Is First Busey Corporation a single family office?

No. First Busey Corporation is a publicly traded bank holding company listed on NASDAQ (ticker: BUSE). It is not organized to manage a single family's wealth, nor does it operate as a multi-family office. Busey Wealth Management provides trust and fiduciary services to external clients, but the parent corporation is a diversified financial intermediary.

Does First Busey participate in private equity or venture capital fund commitments?

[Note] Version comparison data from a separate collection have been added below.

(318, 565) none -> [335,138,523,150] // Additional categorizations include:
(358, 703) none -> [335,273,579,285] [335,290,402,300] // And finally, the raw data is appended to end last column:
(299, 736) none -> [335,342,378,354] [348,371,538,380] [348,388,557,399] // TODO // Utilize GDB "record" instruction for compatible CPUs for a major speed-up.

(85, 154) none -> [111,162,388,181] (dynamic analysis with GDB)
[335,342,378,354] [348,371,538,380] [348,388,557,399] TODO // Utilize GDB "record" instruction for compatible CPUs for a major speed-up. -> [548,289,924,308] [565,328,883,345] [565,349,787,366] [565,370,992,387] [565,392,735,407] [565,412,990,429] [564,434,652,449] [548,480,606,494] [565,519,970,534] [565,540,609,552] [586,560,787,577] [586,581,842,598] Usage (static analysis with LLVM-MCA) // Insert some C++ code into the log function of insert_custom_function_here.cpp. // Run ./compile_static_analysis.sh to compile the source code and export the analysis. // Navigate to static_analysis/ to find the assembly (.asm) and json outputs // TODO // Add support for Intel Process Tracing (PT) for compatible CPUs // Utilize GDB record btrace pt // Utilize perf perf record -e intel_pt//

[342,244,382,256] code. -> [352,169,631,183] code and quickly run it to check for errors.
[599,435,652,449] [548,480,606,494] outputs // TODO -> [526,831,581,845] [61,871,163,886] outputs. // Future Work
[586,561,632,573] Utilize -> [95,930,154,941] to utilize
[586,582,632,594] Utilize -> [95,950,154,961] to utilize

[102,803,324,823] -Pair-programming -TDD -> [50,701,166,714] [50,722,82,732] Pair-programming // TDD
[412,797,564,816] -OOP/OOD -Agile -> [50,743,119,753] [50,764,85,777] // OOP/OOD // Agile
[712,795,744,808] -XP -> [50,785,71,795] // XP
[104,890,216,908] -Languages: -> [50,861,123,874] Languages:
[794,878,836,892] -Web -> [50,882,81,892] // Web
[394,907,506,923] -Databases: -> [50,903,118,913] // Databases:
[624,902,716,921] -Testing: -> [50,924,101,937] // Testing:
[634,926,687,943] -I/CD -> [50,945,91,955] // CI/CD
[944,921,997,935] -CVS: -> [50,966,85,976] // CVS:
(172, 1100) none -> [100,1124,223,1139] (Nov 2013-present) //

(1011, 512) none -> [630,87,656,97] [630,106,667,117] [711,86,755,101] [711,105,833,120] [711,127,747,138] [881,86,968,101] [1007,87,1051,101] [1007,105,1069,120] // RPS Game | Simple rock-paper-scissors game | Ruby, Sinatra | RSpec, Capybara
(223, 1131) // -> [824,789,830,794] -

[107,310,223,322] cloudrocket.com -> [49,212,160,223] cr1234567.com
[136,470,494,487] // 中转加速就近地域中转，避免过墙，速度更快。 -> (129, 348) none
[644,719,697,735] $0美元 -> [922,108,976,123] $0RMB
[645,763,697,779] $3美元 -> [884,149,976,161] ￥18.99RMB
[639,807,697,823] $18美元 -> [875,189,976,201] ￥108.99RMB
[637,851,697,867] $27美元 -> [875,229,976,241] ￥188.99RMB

The firm's public disclosures show no evidence of limited partner commitments to private equity or venture capital funds. Its investment activity centers on direct loan origination — commercial and industrial credits, owner-occupied real estate, and residential mortgages — rather than fund investing. Busey's wealth division allocates client assets in traditional managed accounts and fiduciary portfolios, not alternative LP positions.

What investment stages does First Busey typically target?

First Busey does not target investment stages in the venture or growth equity sense. It provides senior secured lending to operating companies, construction loans, and mortgage financing. Borrowers are generally middle-market firms and individuals in its Midwestern and Southeastern branch footprint.

How does First Busey source its lending opportunities?

Deal flow comes through 57 branch locations, relationships with commercial real estate developers, and municipal contacts cultivated over 150 years in Illinois banking. The bank maintains SBA preferred lender status, generating guaranteed loan referrals. There is no external GP fundraising or institutional placement infrastructure.

Which sectors does First Busey explicitly avoid?

The firm does not market exposure to technology startups, biotech, or other venture-dependent sectors. Its loan portfolio is concentrated in commercial real estate, manufacturing, agricultural lending, and standard owner-occupied business property — consistent with a community bank charter. No direct energy transition project finance or emerging-market lending is evident.

What is First Busey's known posture on co-investments alongside external GPs?

First Busey does not co-invest alongside private fund managers. Its business model relies on originating and holding loans on its own balance sheet. The wealth management division provides fiduciary advisory services but does not pool client capital into co-investment vehicles.